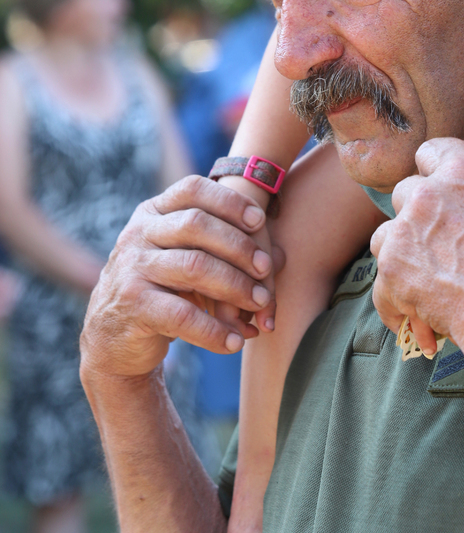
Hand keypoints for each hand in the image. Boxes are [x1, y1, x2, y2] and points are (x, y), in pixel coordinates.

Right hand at [80, 176, 278, 381]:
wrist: (113, 336)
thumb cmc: (164, 289)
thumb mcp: (187, 261)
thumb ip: (227, 251)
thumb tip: (281, 257)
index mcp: (153, 213)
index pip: (192, 189)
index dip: (228, 200)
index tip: (259, 220)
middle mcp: (138, 234)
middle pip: (196, 224)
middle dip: (238, 245)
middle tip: (266, 269)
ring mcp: (132, 268)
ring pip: (194, 267)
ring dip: (235, 286)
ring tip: (259, 305)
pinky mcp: (133, 305)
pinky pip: (182, 315)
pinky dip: (214, 330)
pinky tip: (235, 342)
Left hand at [371, 137, 463, 355]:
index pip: (432, 152)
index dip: (433, 170)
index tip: (437, 188)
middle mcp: (428, 193)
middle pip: (405, 192)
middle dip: (416, 216)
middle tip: (433, 242)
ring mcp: (405, 230)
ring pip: (385, 235)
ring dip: (399, 255)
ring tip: (420, 281)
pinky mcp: (392, 268)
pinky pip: (382, 284)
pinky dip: (394, 302)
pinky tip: (410, 319)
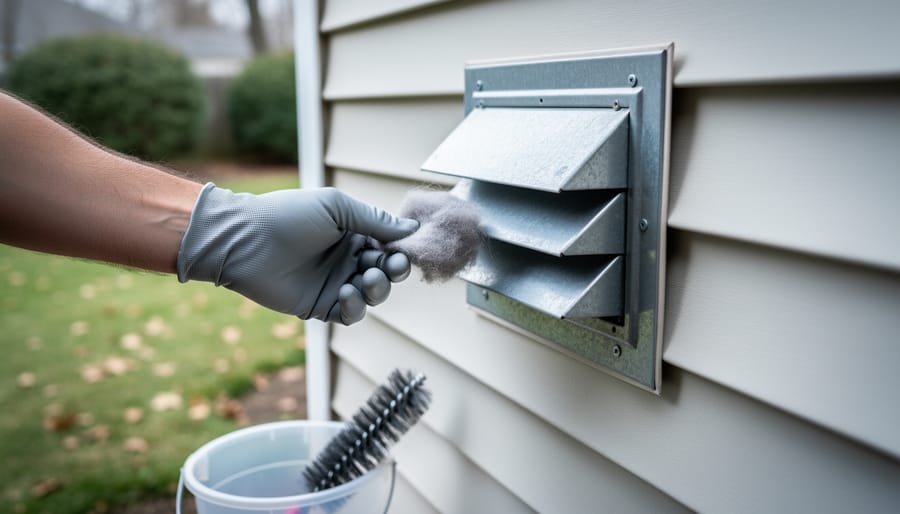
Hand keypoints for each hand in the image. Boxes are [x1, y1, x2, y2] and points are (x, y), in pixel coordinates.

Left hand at [177, 184, 417, 323]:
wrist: (244, 241)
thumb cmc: (288, 215)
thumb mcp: (336, 208)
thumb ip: (375, 221)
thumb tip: (413, 229)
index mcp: (353, 232)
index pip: (390, 245)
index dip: (403, 250)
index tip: (407, 250)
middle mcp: (347, 258)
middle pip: (387, 272)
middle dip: (394, 270)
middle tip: (388, 266)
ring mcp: (335, 283)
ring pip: (374, 295)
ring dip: (378, 288)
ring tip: (366, 278)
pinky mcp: (320, 305)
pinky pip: (351, 313)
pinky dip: (356, 306)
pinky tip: (346, 292)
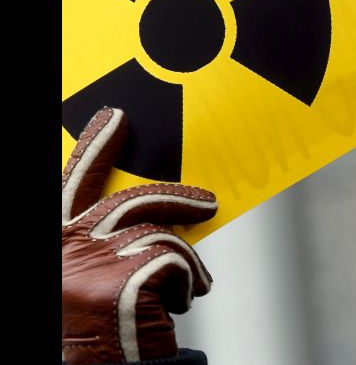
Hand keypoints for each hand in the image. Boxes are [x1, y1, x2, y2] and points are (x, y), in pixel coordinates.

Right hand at [62, 107, 217, 363]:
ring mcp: (93, 266)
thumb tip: (157, 214)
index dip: (94, 147)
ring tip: (189, 288)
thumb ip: (108, 242)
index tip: (113, 115)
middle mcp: (66, 250)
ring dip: (186, 262)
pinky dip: (189, 283)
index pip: (74, 185)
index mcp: (57, 245)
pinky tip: (180, 304)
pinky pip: (176, 263)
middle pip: (131, 202)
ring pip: (162, 236)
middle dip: (177, 197)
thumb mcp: (93, 277)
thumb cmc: (104, 328)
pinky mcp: (123, 284)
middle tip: (210, 201)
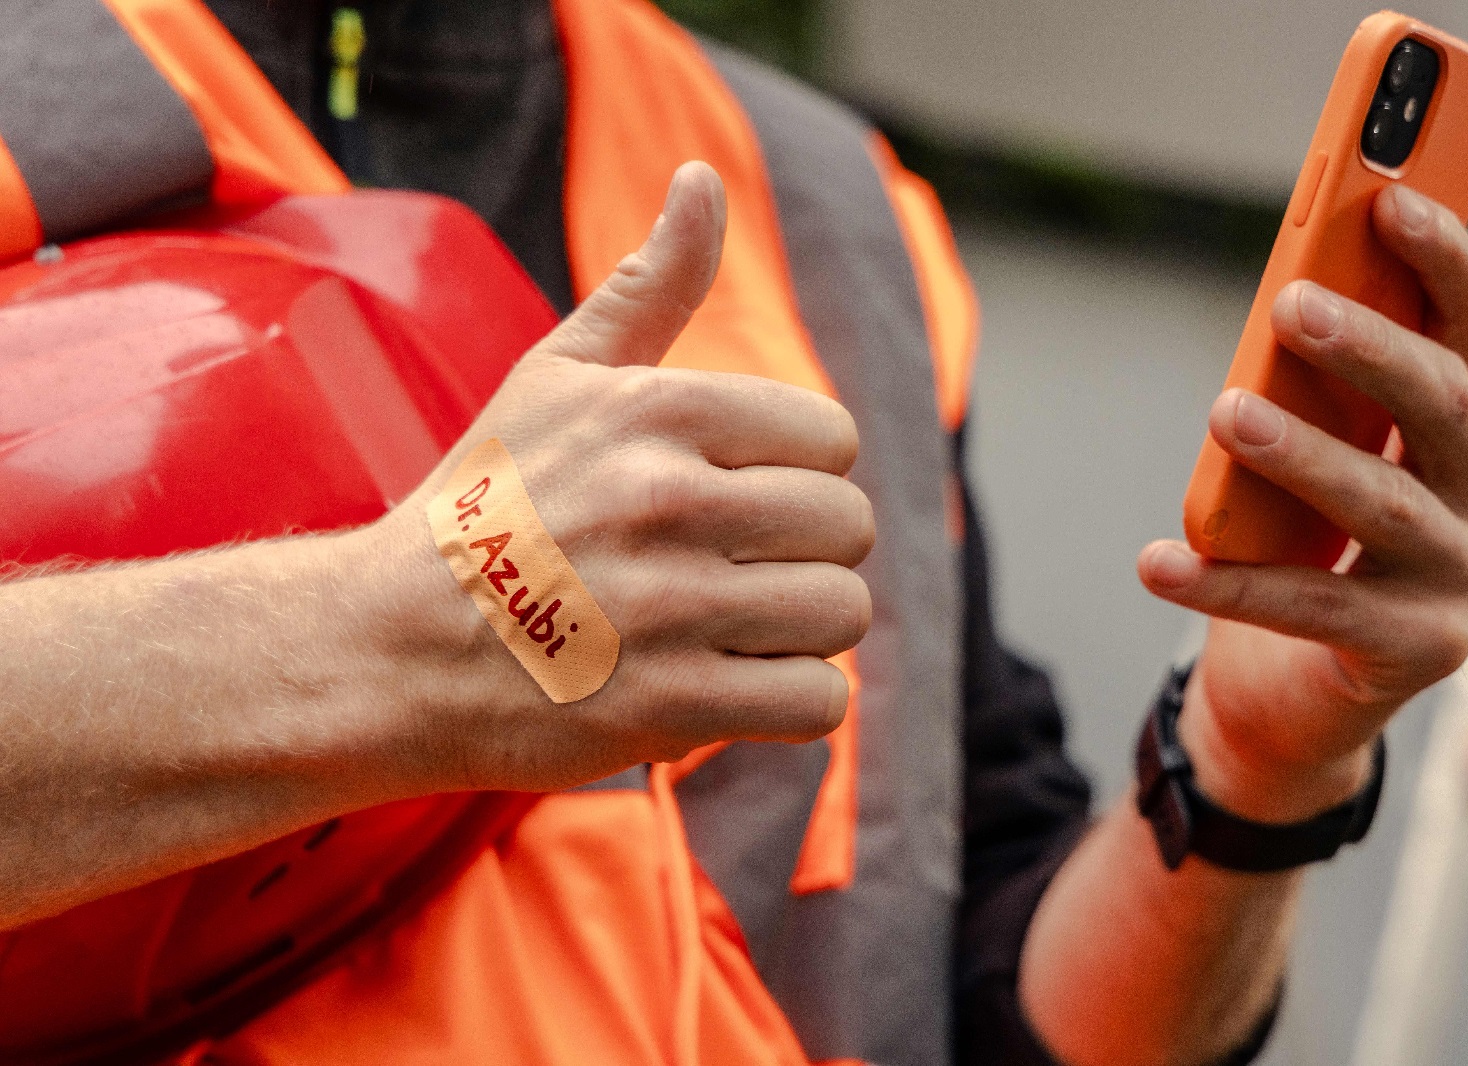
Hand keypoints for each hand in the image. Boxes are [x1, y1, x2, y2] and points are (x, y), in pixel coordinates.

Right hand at [363, 162, 872, 792]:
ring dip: (801, 631)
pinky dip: (790, 703)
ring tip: (730, 627)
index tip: (730, 499)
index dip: (793, 476)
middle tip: (730, 570)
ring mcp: (670, 611)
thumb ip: (650, 284)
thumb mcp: (557, 376)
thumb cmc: (486, 505)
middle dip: (803, 554)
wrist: (387, 646)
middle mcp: (670, 502)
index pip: (834, 441)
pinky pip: (818, 705)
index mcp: (660, 411)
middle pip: (850, 528)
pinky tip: (728, 685)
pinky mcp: (669, 710)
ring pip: (843, 616)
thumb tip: (702, 178)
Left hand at [1137, 185, 1467, 821]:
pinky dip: (1224, 582)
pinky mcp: (1415, 649)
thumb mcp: (1317, 448)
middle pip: (1443, 407)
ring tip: (1227, 412)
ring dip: (1301, 452)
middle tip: (1291, 304)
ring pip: (1381, 502)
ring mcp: (1461, 579)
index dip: (1446, 262)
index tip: (1391, 202)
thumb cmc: (1307, 542)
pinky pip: (1307, 606)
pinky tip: (1158, 561)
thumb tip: (1289, 293)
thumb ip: (1319, 386)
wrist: (1297, 688)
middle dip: (1370, 348)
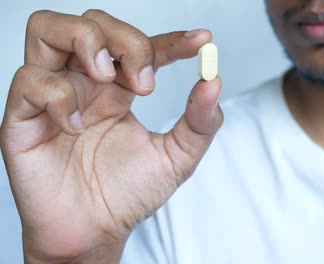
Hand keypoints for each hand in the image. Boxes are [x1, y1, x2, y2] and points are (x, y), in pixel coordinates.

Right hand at [0, 9, 222, 262]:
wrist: (94, 233)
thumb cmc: (128, 195)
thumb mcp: (176, 158)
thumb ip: (200, 123)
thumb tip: (214, 82)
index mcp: (119, 89)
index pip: (141, 46)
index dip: (171, 38)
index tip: (201, 41)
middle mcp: (84, 84)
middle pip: (94, 22)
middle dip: (126, 40)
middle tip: (145, 84)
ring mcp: (52, 96)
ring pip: (48, 28)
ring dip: (86, 42)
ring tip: (108, 79)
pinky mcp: (23, 118)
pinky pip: (29, 81)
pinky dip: (59, 95)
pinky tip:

▬▬▬▬▬▬▬▬▬▬

#### [PROBLEM TO WORK ON]
All that is needed is an exact copy of the lines from the line with "wrist: (387, 646)" through the end of the listing, both ends included, with no pictures.

#### [EXPECTED ANSWER]
wrist: (387, 646)
middle mcp: (670, 502)
index pip: (834, 441)
pinky pip: (818, 705)
index mcp: (660, 411)
middle pip: (850, 528)
pinky tip: (728, 685)
pinky mcp: (669, 710)
ring pip: (843, 616)
thumb tip: (702, 178)
Left hand at [1137, 185, 1467, 821]:
pinky dip: (1224, 582)
pinky mcp: (1415, 649)
thumb mcp: (1317, 448)
middle pip: (1443, 407)
ring tip: (1227, 412)
ring dip: (1301, 452)
middle tip: (1291, 304)
ring pip: (1381, 502)
ring mcp: (1461, 579)
index dip: (1446, 262)
index tip: (1391, 202)
thumb cmc: (1307, 542)
pinky pip: (1307, 606)
pinky tip: (1158, 561)
thumb tip: (1289, 293)
thumb ip: (1319, 386)
wrist: (1297, 688)
middle dip: (1370, 348)
Hand keypoints for each hand in the image. Boxes are [x1, y1, x2, y2] and points are (x, y), in pixel coordinates.

Right hand at [0, 9, 222, 262]:
wrist: (94, 233)
thumb cmc: (128, 195)
thumb mcp: (176, 158)
thumb ip: (200, 123)
thumb tip: (214, 82)
index mcp: (119, 89)
index pip: (141, 46)
index dip: (171, 38)
index tip: (201, 41)
middle mcp: (84, 84)
middle pip: (94, 22)
middle dip: (126, 40)
middle tip: (145, 84)
ring mcp: (52, 96)
ring pip: (48, 28)
ring dip: (86, 42)
ring tip: (108, 79)
pinky mcp: (23, 118)
pinky pip: (29, 81)
pinky dip: (59, 95)
pinky tip:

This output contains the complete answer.